Indian cartoonist and author

Attupurathu Mathew Abraham (11 June 1924 – 1 December 2002), better known by his pen name Abu, was an Indian cartoonist, journalist, and author. In a career spanning more than four decades, he worked for various publications in India and Britain, including The Bombay Chronicle, Shankar's Weekly, Blitz, Tribune, The Observer (1956–1966), The Guardian (1966–1969), and The Indian Express (1969–1981).

He was a lifelong atheist and rationalist.

==Early years==

Born in Mavelikara, Kerala as the son of A.M. Mathew and Kantamma, Abu started drawing cartoons at the age of 3. After studying French, Mathematics, and English at University College, Thiruvananthapuram (Trivandrum) and being the tennis champion, he graduated in 1945.

==Work in London==
In 1953, he met Fred Joss of the London Star, who encouraged him to move to London. At 32, Abu arrived in London in the summer of 1953 and immediately sold cartoons to Punch magazine and the Daily Sketch and started to contribute material to Everybodys' London Opinion and Eastern World using the pen name 'Abraham'. In 1956, after two cartoons were published in Tribune, he was sent a personal letter by David Astor, the editor of The Observer, the world's oldest Sunday newspaper, offering him a permanent job as its first ever political cartoonist. Astor asked Abu to change his pen name as 'Abraham' would imply a false slant on his cartoons, and so he settled on 'Abu', a schoolboy nickname of his.
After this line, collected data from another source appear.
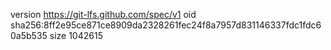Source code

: version https://git-lfs.github.com/spec/v1
oid sha256:8ff2e95ce871ce8909da2328261fec24f8a7957d831146337fdc1fdc60a5b535
size 1042615
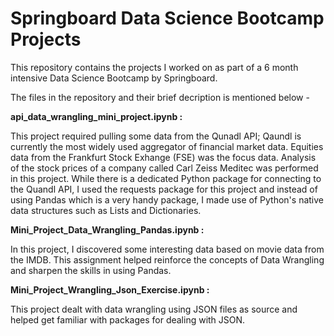 # Springboard Data Science Bootcamp Projects
This repository contains the projects I worked on as part of a 6 month intensive Data Science Bootcamp by Springboard.


The files in the repository and their brief decription is mentioned below - 

**api_data_wrangling_mini_project.ipynb :**

This project required pulling some data from the Qunadl API; Qaundl is currently the most widely used aggregator of financial market data. Equities data from the Frankfurt Stock Exhange (FSE) was the focus data. Analysis of the stock prices of a company called Carl Zeiss Meditec was performed in this project.
While there is a dedicated Python package for connecting to the Quandl API, I used the requests package for this project and instead of using Pandas which is a very handy package, I made use of Python's native data structures such as Lists and Dictionaries.

**Mini_Project_Data_Wrangling_Pandas.ipynb :**

In this project, I discovered some interesting data based on movie data from the IMDB.
This assignment helped reinforce the concepts of Data Wrangling and sharpen the skills in using Pandas. 

**Mini_Project_Wrangling_Json_Exercise.ipynb :**

This project dealt with data wrangling using JSON files as source and helped get familiar with packages for dealing with JSON.
    
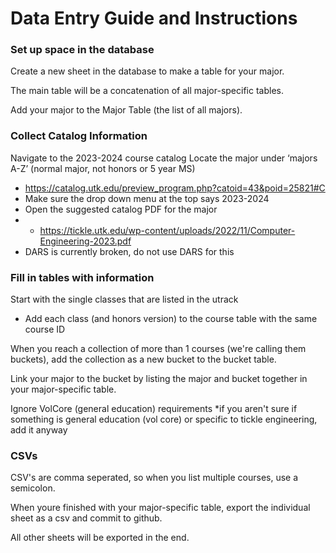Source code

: # Data Entry Guide and Instructions

### Set up space in the database
Create a new sheet in the database to make a table for your major.

The main table will be a concatenation of all major-specific tables.

Add your major to the Major Table (the list of all majors).

### Collect Catalog Information
Navigate to the 2023-2024 course catalog
Locate the major under ‘majors A-Z’ (normal major, not honors or 5 year MS)
* https://catalog.utk.edu/preview_program.php?catoid=43&poid=25821#C
* Make sure the drop down menu at the top says 2023-2024
* Open the suggested catalog PDF for the major
* * https://tickle.utk.edu/wp-content/uploads/2022/11/Computer-Engineering-2023.pdf 
* DARS is currently broken, do not use DARS for this

### Fill in tables with information
Start with the single classes that are listed in the utrack
* Add each class (and honors version) to the course table with the same course ID

When you reach a collection of more than 1 courses (we're calling them buckets), add the collection as a new bucket to the bucket table.

Link your major to the bucket by listing the major and bucket together in your major-specific table.

Ignore VolCore (general education) requirements
*if you aren't sure if something is general education (vol core) or specific to tickle engineering, add it anyway

### CSVs
CSV's are comma seperated, so when you list multiple courses, use a semicolon.

When youre finished with your major-specific table, export the individual sheet as a csv and commit to github.

All other sheets will be exported in the end.


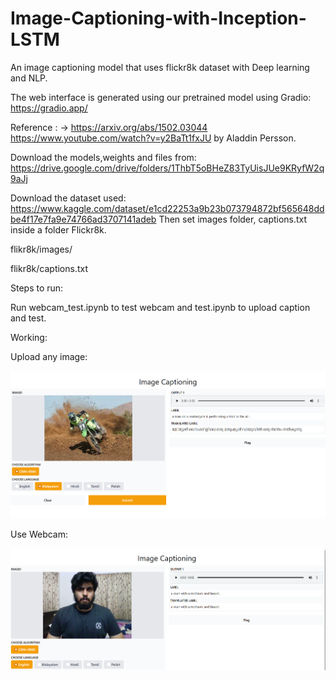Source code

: # Image-Captioning-with-Inception-LSTM

An image captioning model that uses flickr8k dataset with Deep learning and NLP.

The web interface is generated using our pretrained model using Gradio:  https://gradio.app/ 

Reference : -> https://arxiv.org/abs/1502.03044
 https://www.youtube.com/watch?v=y2BaTt1fxJU by Aladdin Persson.

Download the models,weights and files from: https://drive.google.com/drive/folders/1ThbT5oBHeZ83TyUisJUe9KRyfW2q9aJj

Download the dataset used: https://www.kaggle.com/dataset/e1cd22253a9b23b073794872bf565648ddbe4f17e7fa9e74766ad3707141adeb Then set images folder, captions.txt inside a folder Flickr8k.

flikr8k/images/

flikr8k/captions.txt

Steps to run:

Run webcam_test.ipynb to test webcam and test.ipynb to upload caption and test.


Working:

Upload any image:

![Gradio Running Image Captioning Code](gradio.png)

Use Webcam:

![Gradio Running Image Captioning Code](webcam.png)

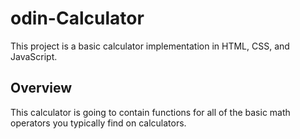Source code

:# odin-Calculator
This project is a basic calculator implementation in HTML, CSS, and JavaScript.

## Overview

This calculator is going to contain functions for all of the basic math operators you typically find on calculators.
He was described in The Guardian as "the conscience of the Left and the pea under the princess's mattress". He also produced reportage drawings from around the world. In 1962 in Cuba he drew Che Guevara and spent three hours in a nightclub with Fidel Castro.

==Return to India==
He returned to India with his first wife (Sarojini, from Tamil Nadu, who he later divorced) and two daughters, Ayisha and Janaki, in 1969 to work as the political cartoonist on the Indian Express until 1981. In 1970 he was given a special award by the British Film Institute for a short film based on Noah's Ark called No Arks. From 1972 until 1978, he was nominated a member of the Rajya Sabha, the upper house of the Indian Parliament.

In 1975 Indian Emergency was declared and the freedom of the press was suspended, and Abu fell out of favour with Indira Gandhi. The direct result of this was the publication of the book Games of the Emergency in 1977, which contained the political articles and cartoons that he could not print during the Emergency. As well as illustrating other books, other collections of his cartoons were Abu on Bangladesh (1972), Private View (1974), and Arrivals and Departures (1983). He also edited the Penguin Book of Indian Cartoons (1988).

From 1981, Abu worked as a freelancer, syndicating his work to several newspapers and commencing a new strip cartoon, Salt and Pepper. The crow and the elephant in this philosophical strip begin to take over from the political cartoons, according to his daughter Ayisha Abraham. In 1988 Abu moved back to Kerala. He died on 1 December 2002 and was survived by his British-born wife Psyche. His death was marked by a two-minute silence in the Rajya Sabha and he was cremated with full state honours.